Alfa-1 antitripsin tedavisi için kesin bir tedavi yoktur, ancak kan dolaşımındaki proteinleri değiştirmek sizi tedavi edebilir. Bununla birlikte, uzmanlar bu tekniğin ne kadar etkili olduğunu ve bunu kimin kabul etmesi gerektiğini açıkça bilmiyorlar. Alfa-1 antitripsin tedavisine başka bir yaklaşım, amfizem ve siroz gibi komplikasyonların tedavisini içerir. Bunlar arasında solunum yolu enfeksiyonları ile savaşmak için antibiyotikler, nefes almayı kolaylaştırmak için ilaçların solunması ve midede sıvı birikmesini azaltmak için diüretikler ve diğer ilaçlar bulunur.
Alkolden uzak durmalı, sigara içmeyi bırakmalı ve sağlıklı beslenmelisin. Alışkanlıklarınız semptomların ve komplikasyonların şiddetlenmemesine yardımcı olabilir. Bir doktor veya beslenme uzmanı size uygun bir diyet önerebilir.
Bu hastalık akciğerleri etkilediğinden, bu hastalığa sahip kişiler solunum yolu enfeksiyonlarına daha duyarlı olacaktır. Bu nedenle, doktorunuz bu enfeksiyonu önlemenize yardımcı olmak için grip ve zatürree aşıları önerebilir. Soğuk algınlığı veya öksürük hissederseniz, derhal doktorunuza başvurun, böylece tedaviye en kısa sürede başlayabilirsiniz. Bazen, tedaviye rağmen akciğerlerin veya karaciğerin durumu kötüleşebilir. Bu gibi durumlarda, karaciğer nakli gerekli olabilir.

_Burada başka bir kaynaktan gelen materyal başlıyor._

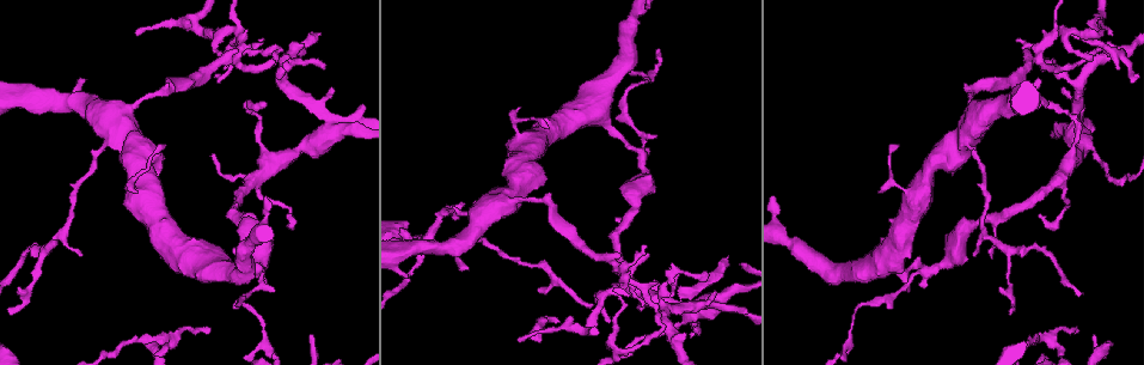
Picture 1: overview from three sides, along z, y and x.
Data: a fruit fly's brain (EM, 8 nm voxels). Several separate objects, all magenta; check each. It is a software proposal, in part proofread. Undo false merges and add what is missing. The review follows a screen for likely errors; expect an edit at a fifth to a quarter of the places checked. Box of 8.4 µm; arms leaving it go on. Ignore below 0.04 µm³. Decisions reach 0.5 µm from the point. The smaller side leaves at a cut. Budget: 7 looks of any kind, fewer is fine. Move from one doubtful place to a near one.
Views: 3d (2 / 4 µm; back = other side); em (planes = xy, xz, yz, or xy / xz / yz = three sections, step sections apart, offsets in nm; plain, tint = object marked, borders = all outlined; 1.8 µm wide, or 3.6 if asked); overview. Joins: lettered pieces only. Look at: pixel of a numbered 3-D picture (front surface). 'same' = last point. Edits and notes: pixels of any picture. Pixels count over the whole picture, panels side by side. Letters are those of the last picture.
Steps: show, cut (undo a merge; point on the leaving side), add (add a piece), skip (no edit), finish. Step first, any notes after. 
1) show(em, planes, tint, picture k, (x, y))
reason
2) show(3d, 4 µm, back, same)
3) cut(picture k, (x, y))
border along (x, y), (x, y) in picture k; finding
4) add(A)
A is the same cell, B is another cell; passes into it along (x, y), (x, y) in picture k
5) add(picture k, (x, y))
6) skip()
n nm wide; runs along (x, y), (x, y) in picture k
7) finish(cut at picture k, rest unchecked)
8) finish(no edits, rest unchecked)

show(3d, 4 µm, picture 1, (331, 131))
narrows sharply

Bu kalıtsal karaciğer hastalığı tehlikeli midir?
Doğru tedavi ile hemokromatoz ve alfa-1 eksikliği genellikle ölümcül değildir. Bununla birlikte, hastalıkla ilişkili komplikasyonlar ölümcül koşullara neden olabilir. Kalıtsal karaciğer hastalığı olan kişilerin kendilerini sağlıklı tutabilen şeyler yapmaları çok önemlidir.